Inner-city kids, he said, "just can't afford to play year-round baseball."

Hunter's son has signed a letter of intent to play football at Notre Dame on full scholarship. He points out that unlike football, NCAA baseball programs don't have full rides. Parents are responsible for the remainder of room, board and tuition. Annual costs at many private universities in the United States exceed $40,000, putting it out of reach for many families.

Hunter created a firestorm of controversy three years ago when he called Latin players "imposters" in an attempt to explain that fans may misinterpret the presence of dark-skinned Dominicans, Venezuelans and other Latino players as evidence that the number of African-American players was on the rise. He has also pointed to the significant investment in player development made in Latin countries rather than in American inner cities.

"I refuse to talk about that ever again," Hunter said Thursday. "I got in trouble for that. Now I'm the bad guy. But it was always true. Just nobody wanted to hear it. … What you see, it is what it is."

The Toronto Blue Jays' roster includes two black players, Rajai Davis and Darren Oliver, and nine Latin players.

Five years ago, Hunter and Oliver appeared at a school as part of a Breaking Barriers program in Huntington Beach, Calif., with Jackie Robinson's daughter, Sharon.

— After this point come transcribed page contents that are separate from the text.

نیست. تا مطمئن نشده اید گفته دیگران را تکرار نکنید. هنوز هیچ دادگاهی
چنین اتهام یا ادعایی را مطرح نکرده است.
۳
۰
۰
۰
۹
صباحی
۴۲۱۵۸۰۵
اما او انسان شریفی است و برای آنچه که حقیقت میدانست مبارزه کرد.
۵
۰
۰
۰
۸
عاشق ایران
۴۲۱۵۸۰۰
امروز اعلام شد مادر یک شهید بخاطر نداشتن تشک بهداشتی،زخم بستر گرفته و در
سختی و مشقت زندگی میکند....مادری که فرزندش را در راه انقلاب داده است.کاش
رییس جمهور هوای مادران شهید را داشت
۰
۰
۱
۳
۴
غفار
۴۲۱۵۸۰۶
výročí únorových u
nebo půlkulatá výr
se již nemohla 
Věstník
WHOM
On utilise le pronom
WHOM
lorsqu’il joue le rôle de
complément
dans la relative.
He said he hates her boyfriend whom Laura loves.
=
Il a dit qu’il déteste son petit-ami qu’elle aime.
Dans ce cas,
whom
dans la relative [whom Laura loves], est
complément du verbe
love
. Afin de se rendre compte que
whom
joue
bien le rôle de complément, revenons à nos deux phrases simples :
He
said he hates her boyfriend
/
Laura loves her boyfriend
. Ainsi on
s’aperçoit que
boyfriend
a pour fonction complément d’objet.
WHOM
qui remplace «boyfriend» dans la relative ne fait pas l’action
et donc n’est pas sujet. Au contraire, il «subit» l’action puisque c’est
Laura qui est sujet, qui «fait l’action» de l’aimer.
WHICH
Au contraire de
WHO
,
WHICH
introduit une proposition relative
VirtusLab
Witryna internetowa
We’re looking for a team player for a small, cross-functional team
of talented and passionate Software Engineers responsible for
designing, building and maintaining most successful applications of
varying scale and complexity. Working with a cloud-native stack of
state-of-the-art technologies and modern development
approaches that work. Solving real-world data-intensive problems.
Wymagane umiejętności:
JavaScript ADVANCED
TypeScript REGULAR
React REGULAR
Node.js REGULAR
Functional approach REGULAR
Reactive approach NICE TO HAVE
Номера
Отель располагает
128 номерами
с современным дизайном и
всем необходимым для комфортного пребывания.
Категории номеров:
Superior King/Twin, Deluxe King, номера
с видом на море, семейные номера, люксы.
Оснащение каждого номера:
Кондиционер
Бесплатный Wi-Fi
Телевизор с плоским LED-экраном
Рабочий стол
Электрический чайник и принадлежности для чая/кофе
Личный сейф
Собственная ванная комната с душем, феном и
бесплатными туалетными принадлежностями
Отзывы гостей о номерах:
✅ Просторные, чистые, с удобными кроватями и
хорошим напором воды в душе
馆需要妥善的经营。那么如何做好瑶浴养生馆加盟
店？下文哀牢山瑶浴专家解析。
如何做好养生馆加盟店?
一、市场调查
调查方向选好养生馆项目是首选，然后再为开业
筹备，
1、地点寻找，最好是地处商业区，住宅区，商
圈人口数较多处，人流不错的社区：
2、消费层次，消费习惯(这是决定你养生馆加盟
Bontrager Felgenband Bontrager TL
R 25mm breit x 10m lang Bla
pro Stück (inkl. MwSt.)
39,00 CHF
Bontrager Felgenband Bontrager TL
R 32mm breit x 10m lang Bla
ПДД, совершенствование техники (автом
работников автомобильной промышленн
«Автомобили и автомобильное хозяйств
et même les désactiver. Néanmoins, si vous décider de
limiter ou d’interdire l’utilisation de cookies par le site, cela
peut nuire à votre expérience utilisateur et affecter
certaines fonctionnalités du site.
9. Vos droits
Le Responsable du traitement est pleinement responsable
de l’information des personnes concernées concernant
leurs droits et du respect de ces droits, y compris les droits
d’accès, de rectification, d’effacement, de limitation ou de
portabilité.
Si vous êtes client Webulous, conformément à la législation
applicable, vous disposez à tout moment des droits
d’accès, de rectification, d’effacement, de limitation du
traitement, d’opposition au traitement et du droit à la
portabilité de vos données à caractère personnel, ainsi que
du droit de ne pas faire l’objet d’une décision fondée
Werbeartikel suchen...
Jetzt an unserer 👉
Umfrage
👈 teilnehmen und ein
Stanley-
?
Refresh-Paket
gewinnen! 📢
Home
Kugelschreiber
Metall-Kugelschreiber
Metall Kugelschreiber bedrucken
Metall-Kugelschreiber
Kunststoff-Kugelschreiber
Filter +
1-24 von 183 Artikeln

Oliver said at the time that he had to hold back tears, listening to some of the stories of the middle-school students.

Darren's father Bob preceded him as a pro player, coming through Gastonia, N.C., in 1963, prior to the assassination of Martin Luther King Jr. He's listened to his father's stories about the discrimination he felt 16 years after Robinson broke through, and he has spoken with older African-American players who endured similar trials. He looks forward to watching 42, the movie.

In one scene, Robinson retreats to the tunnel behind the dugout to avoid verbal abuse at Philadelphia's Shibe Park. He vents his frustration by smashing his bat against the walls and the floor until it's in shreds. Dodgers' general manager Branch Rickey comes into the scene, and encourages Robinson to get back on the field. When Robinson calms down, Rickey asks what he needs.

"Another bat," Robinson says.

"I'm hoping it portrays what really happened," Oliver said. "That's hard to do in two hours, but hopefully it gives everybody a good synopsis of what he went through. People think it's heroic, what he did. The hardest thing was to keep your mouth shut, that was the thing."

As in Robinson's days, when the team bus of Oliver's dad stopped at a diner, the white players were allowed in, but the black players had to stay on the bus.

"They wouldn't let him off the bus to eat, so one of his teammates had to go get him something," Oliver said. "He told me about it. I just don't share it with everybody. I know what happened. … Most people probably wouldn't believe it anyway, or care."

Growing up in the 1970s and 1980s – he graduated from high school in California – Oliver felt the sting of discrimination, too. He says it has subsided today, though he and his wife have endured incidents. Still … today?

"What? Are you kidding me?" he said Thursday. "How can you be a black person in America and not?"

Bob Oliver runs a fall program that he says Darren supports financially. He appreciates Hunter's comment about the sport lacking a "cool" image, saying that a well played game is absent of the "glamorous" 360-degree basketball dunk. Still, he thinks there's enough talent in the sport at the lower levels, but the players aren't getting sufficient exposure to scouts at elite tournaments. MLB and past and present players could help by supporting the sport at the developmental levels.

"If they were to come up with a program where these kids could be seen," Bob Oliver said. "We need to get guys out there to coach and run programs in a disciplined way, to say this is how the game is played the right way, and how it will be played if you want opportunity. But it will never happen because all I ever hear is, 'We don't have the money.'

"I would ask, what are you doing now and what have you done in the past to get more black players on the field? Not just into the major leagues but in the colleges, junior colleges and down lower.

"Then I would get together a group of guys, black players who have played in the league, and go out and recruit."